I’m trying to benchmark a particular implementation, but to compare the results with the existing ones, i need to do it in NVIDIA 8800 GTX. But I’ve a Tesla D870. It would be great if someone could throw some light on the factor of improvement.
These are the two processors which I would like to compare and get the factor of improvement in Tesla.
Processor -1 : Nvida 8800 GTX
Frequency of processor cores 0.575 GHz
Shader clock 1.35 Ghz
Total Dedicated Memory 768MB GDDR3
Memory Speed 900MHz
Memory Interface 384-bit
Memory Bandwidth 86.4GB/sec
Processor - 2 : Nvidia Tesla
Frequency of processor cores 1.3GHz
Total Dedicated Memory 4GB GDDR3
Memory Speed 800MHz
Memory Interface 512-bit
Memory Bandwidth 102GB/sec
How much do you expect the speed improvement would be? Given that Tesla has higher clock rate but slower memory speed than 8800GTX, to compare the results I need some factor which has to be multiplied.
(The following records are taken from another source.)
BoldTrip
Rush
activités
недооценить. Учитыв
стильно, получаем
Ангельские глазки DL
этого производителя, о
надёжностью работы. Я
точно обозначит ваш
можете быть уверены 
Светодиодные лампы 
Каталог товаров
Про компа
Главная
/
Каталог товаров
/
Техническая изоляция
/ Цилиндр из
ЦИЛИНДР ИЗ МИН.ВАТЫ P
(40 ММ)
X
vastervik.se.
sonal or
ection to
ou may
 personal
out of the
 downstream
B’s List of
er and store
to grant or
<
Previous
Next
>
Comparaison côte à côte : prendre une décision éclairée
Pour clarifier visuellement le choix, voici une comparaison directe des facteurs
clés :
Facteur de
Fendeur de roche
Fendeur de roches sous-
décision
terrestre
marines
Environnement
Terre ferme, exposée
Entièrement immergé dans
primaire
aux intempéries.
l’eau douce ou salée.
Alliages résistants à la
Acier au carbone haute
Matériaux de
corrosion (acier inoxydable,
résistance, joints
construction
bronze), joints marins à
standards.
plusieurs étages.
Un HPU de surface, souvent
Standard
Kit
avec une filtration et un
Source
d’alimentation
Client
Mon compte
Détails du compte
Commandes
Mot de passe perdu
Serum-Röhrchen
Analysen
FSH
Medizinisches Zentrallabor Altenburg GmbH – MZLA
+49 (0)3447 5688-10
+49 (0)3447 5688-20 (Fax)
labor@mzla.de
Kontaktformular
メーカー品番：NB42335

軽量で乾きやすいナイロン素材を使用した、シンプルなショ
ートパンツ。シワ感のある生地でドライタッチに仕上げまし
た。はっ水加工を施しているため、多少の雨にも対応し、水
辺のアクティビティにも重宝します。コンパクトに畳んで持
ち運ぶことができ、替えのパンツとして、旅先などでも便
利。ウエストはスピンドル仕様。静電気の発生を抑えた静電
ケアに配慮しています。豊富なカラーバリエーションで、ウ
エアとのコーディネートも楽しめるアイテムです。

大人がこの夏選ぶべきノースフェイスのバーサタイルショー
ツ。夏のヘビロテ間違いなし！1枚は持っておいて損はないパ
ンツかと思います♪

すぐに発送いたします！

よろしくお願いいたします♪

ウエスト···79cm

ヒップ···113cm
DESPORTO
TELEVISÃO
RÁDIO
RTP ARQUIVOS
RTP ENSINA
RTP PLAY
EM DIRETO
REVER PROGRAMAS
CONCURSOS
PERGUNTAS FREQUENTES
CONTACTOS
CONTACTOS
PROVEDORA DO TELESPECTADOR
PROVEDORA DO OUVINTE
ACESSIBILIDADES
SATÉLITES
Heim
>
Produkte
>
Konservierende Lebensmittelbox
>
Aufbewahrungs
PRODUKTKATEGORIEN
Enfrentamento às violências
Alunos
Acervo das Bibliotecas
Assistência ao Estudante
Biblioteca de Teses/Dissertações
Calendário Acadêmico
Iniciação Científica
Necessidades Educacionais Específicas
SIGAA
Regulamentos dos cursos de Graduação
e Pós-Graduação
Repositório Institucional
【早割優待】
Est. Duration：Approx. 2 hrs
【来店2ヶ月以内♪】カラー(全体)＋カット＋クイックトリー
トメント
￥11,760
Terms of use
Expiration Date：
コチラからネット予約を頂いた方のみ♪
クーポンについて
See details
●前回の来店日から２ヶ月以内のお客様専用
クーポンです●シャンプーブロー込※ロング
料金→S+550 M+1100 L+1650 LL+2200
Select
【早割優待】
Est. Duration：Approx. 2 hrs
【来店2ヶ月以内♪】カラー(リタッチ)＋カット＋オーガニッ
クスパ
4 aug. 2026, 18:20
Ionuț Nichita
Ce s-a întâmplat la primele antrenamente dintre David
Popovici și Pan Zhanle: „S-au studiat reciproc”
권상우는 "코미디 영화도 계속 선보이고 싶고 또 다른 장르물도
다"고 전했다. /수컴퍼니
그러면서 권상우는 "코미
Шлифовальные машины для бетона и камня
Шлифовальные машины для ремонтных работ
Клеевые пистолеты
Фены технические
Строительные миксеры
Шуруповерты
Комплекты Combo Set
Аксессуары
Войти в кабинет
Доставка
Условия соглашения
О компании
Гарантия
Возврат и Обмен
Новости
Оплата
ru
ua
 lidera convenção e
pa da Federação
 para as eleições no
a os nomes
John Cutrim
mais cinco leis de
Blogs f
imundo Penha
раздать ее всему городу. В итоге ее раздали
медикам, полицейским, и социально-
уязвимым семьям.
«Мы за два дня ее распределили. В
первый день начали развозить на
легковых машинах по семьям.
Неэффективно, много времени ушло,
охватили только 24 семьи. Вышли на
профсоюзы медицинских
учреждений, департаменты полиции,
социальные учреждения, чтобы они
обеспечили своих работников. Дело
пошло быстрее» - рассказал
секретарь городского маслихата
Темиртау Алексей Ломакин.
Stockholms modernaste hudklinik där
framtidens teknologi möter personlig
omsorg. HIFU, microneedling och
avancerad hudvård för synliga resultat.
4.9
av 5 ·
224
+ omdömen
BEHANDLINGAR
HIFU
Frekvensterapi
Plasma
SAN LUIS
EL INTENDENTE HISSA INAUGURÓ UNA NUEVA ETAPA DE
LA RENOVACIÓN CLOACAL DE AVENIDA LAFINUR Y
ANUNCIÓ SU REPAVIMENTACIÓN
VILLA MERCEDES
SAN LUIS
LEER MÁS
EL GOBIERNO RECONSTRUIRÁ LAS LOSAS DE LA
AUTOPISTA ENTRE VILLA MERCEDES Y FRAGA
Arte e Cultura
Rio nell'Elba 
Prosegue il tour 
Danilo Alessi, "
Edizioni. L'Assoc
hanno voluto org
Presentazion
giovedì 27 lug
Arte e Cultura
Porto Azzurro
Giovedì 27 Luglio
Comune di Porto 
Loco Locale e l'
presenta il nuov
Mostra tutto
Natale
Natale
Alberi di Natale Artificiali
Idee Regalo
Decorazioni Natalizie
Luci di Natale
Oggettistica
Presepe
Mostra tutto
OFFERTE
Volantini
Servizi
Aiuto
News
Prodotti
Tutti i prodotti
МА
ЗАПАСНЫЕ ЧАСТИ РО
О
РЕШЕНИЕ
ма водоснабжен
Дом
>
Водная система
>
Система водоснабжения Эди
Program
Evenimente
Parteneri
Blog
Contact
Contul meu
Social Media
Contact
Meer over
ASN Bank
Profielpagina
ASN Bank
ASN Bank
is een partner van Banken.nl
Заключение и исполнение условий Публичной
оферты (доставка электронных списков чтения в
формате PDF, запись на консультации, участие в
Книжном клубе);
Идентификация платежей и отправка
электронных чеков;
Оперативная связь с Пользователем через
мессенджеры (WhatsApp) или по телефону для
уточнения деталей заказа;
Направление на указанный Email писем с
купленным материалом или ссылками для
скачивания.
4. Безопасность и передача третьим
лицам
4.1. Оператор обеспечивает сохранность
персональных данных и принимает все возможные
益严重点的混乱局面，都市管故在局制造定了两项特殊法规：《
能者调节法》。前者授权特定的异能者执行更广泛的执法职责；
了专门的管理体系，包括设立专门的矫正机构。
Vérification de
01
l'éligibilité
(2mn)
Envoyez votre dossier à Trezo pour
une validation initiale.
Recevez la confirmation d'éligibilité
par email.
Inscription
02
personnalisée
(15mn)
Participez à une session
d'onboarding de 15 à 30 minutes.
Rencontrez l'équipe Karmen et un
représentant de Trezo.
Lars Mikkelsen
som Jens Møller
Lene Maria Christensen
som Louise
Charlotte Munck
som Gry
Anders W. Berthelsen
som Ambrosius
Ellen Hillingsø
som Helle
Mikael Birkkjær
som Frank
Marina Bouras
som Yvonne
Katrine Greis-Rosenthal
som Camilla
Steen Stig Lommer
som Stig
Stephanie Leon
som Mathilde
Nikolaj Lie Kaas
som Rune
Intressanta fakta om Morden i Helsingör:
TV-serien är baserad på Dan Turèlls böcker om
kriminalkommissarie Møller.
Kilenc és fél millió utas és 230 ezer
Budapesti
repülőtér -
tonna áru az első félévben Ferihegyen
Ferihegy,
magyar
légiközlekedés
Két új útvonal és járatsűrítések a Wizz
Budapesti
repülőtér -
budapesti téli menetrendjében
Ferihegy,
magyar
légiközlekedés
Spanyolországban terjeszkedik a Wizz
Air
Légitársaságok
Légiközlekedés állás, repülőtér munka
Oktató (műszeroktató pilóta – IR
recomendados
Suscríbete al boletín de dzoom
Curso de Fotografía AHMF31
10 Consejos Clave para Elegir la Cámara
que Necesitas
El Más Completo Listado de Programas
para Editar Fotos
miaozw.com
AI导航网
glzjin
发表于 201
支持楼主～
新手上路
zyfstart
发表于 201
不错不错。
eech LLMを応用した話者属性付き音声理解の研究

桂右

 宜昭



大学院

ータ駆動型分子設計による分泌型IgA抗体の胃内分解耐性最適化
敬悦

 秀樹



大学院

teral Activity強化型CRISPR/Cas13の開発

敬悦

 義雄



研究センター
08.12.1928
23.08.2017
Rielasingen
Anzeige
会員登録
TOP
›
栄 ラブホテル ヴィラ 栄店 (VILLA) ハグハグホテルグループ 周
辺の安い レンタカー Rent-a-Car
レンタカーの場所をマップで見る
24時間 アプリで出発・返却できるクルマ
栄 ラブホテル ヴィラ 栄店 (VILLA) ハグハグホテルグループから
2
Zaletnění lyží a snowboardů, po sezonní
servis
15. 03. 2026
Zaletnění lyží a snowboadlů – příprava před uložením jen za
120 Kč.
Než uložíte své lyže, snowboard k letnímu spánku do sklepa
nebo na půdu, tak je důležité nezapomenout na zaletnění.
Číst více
It looks like you’ve confused some of the specifications of the D870 with the newer GT200-based Tesla C1060. The older D870 was two Tesla C870 boards in an external enclosure. Each C870 was nearly identical to the 8800 GTX, but with 1.5 GB of memory and slightly slower clocked 384-bit memory bus. As far as I know, there never was a D870 with 4 GB of memory and 512-bit memory bus.
Assuming you do have the older Tesla card, the scaling from Tesla C870 performance to 8800 GTX will be somewhere between 1.0 (i.e. no change) and 1.125. The reason for that range is that floating point performance is identical between the C870 and the 8800 GTX, but the memory bandwidth is different. If your kernel is mostly memory-bound, then the scaling will be closer to 1.125. If it is mostly compute bound, it will be closer to 1.0.
(If you have a new Tesla C1060, then it will be very hard to estimate 8800 GTX speeds because a large number of things have changed, making the speed relation between the two boards depend very strongly on the details of your code.)